An Academic Library Makerspace Responds to Covid-19: “Getting Through This” and Emerging Better Than Before

Session Description

The Loyola Notre Dame Library’s makerspace, The Innovation Station, launched in 2017-18. After seeing nearly three years of dramatic growth both in terms of equipment use and in consultations, use of the Innovation Station came to a halt with the closing of the physical building due to the Covid-19 pandemic. The Library’s Technology Services Unit, with partnership from colleagues in Access Services and Research & Instruction, developed a plan to safely reopen as much makerspace functionality as possibly in the fall, while also implementing procedures that limit the need for face to face interactions, encourage social distancing, promote virtual services, and facilitate the cleaning of touch points. These procedures include expanding virtual offerings, such as library chat, virtual chat, web-conferencing based class tours, and video tutorials.
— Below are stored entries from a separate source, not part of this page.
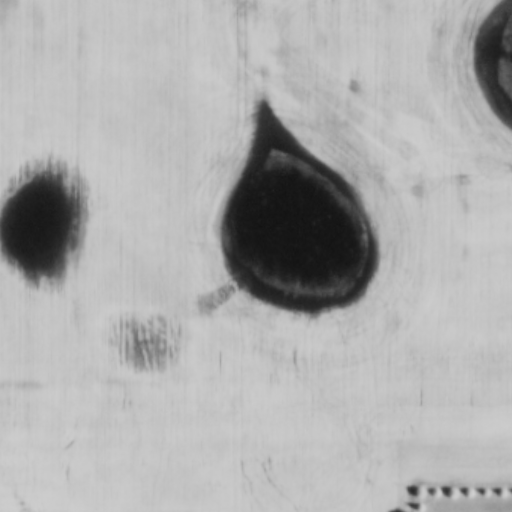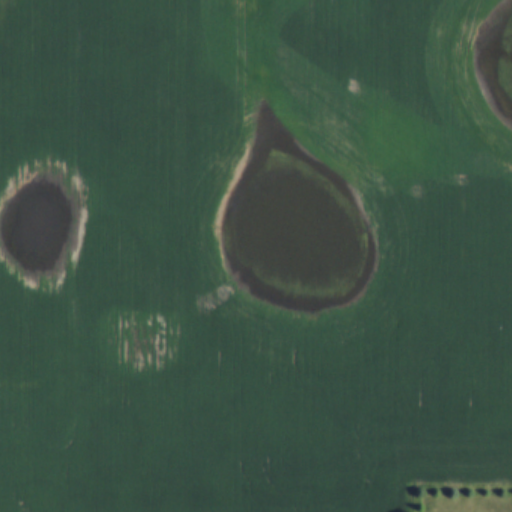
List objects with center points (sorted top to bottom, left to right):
park: (463, 502)
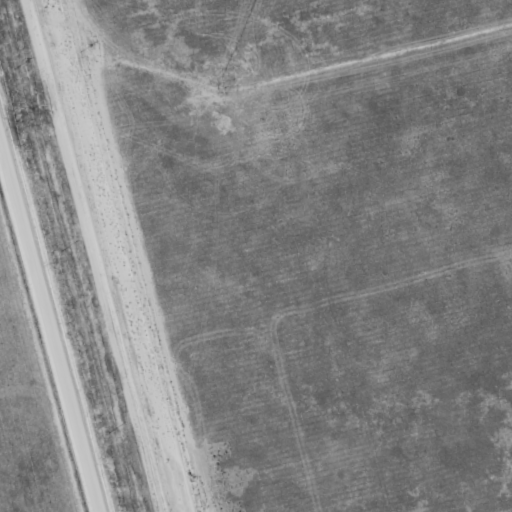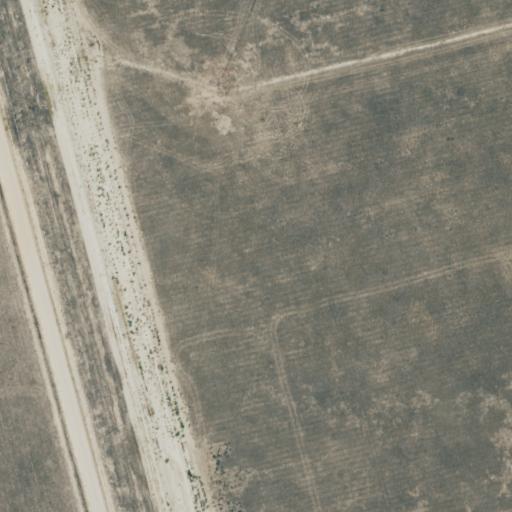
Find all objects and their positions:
road: (53, 314)
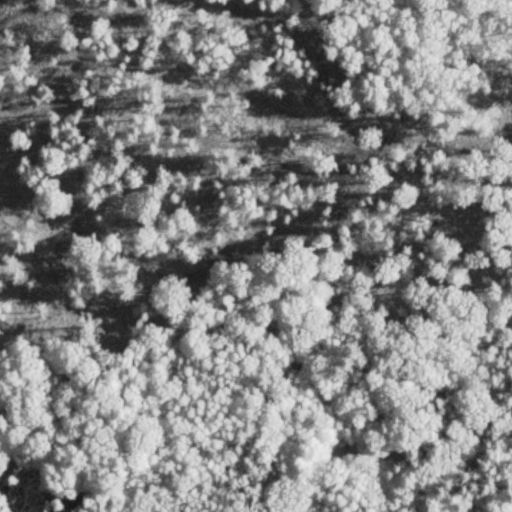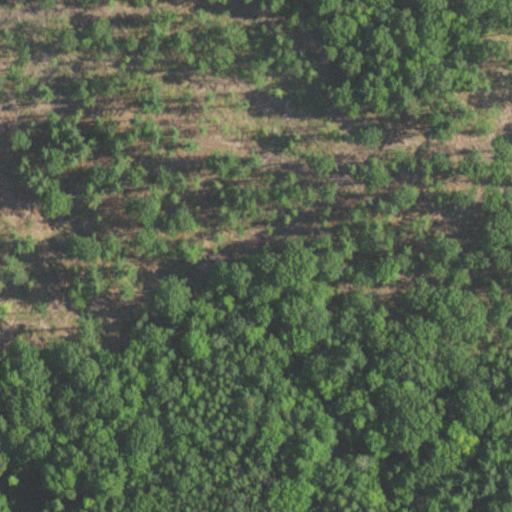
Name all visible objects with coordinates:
road: (257, 438)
These virtual service points will prove to be invaluable, not only during the crisis, but post-crisis. The Innovation Station will emerge better than before.

Presenter(s)

Matthew Treskon
Loyola University Maryland
Notre Dame of Maryland University

Serving as the Technology Librarian and Head of the Technology Services Unit at the Loyola Notre Dame Library (LNDL) in Baltimore since 2016, Matthew provides strategic vision and leadership of library technology operations and initiatives to support faculty and students. He also serves as liaison to mathematics, physics, engineering, and computer science. The library is a 501c3 not-for-profit organization serving both Loyola University Maryland and Notre Dame of Maryland University. Previously Matthew worked as a Digital Services Librarian at the National Agricultural Library from 2006 to 2016.

Matthew received his Bachelor degree from the University of Chicago and his Master of Library Science from the University of Maryland as a CIRLA Fellow. He completed his Master of Science in Information Technology from the University of Maryland University College (UMUC) in May 2017.